Reports from France 3 and LCI television indicate the suspect is a 27-year-old Algerian man, who lives in the northern Parisian suburb of Bondy.
The airport, one of Europe's busiest employing 55,000 and handling 100,000 passengers per day, is the same one where Richard Reid of Britain boarded a Miami-bound plane last year, allegedly with explosives stashed in the sole of his shoe.
France 3 said police found an automatic pistol, a machine gun, five cakes of plastic explosives and two detonators in a vehicle belonging to the suspect, who remains in custody pending an inquiry by anti-terrorist police.
A search of the baggage handler's home led to the arrest of four others his two brothers, his father and a family friend, reported LCI TV.
Under French law, terror suspects can be held for 96 hours before they're either put under formal investigation a step short of being charged or released.
The arrests are the latest in a roundup of suspected Islamic militants in and around Paris in recent weeks. The public has grown increasingly nervous since the Interior Ministry said there was no doubt that at least one terrorist attack was being planned for the near-term.
According to Reuters, French police have arrested nine suspected Islamic terrorists since Dec. 16, hoping to crack a network believed to have recruited young Muslims to train with Osama bin Laden's al-Qaida operation, blamed for the Sept. 11 attacks on America.

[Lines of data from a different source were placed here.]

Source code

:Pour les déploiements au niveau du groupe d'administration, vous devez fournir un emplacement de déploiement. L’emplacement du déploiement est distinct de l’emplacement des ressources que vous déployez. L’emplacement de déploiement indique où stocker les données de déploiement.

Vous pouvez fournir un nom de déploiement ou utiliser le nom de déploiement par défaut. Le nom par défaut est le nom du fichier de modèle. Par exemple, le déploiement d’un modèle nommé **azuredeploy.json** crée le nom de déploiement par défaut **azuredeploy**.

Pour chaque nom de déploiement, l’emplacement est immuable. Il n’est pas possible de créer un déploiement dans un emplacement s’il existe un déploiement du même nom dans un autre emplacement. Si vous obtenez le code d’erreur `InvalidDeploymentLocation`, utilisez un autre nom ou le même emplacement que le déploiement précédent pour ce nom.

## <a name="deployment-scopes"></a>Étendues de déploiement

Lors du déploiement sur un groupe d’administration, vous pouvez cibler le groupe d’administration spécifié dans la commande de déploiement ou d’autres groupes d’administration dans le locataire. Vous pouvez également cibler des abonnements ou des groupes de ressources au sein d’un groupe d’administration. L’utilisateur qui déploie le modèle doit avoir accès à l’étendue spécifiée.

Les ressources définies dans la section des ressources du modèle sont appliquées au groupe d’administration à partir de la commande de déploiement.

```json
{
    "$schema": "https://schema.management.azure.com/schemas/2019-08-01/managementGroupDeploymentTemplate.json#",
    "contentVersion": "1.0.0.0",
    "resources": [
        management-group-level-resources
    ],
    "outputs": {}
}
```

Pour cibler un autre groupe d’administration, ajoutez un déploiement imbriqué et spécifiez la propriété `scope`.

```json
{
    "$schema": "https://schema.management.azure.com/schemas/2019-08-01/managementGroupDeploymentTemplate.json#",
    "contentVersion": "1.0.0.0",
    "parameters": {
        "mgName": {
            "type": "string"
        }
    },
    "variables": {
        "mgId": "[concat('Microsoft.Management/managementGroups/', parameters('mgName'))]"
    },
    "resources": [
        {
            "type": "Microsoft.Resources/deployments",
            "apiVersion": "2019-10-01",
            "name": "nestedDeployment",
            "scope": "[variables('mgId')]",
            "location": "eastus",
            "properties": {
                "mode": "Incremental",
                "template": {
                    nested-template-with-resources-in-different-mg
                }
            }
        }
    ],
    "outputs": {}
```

A raid on a suburban Paris apartment used by some of the suspects unearthed possible bomb-making devices and false identity papers.
Muslim terrorists arrested in Paris over the last two weeks planned to attack Russian interests and particularly wanted to hit Moscow's embassy in Paris, the interior ministry said.
Security has been stepped up in major French cities and airports over the Christmas holiday period, and the FBI said this week that law enforcement officials should remain alert to the possibility of attempts to bring down airliners with explosives concealed in clothing or shoes.
In September of this year, plastic explosives were found hidden on board a Royal Air Maroc plane that landed in the eastern French airport of Metz.
What's ironic is that if this guy had succeeded in whatever he was into and killed hundreds or thousands of people, the French would not invoke the death penalty or extradite him to any country that does. Are they now rethinking this policy. Probably not.
What do you mean I can't bring these on the plane?
Even though the sub-title of that article had the words 'baggage handler'!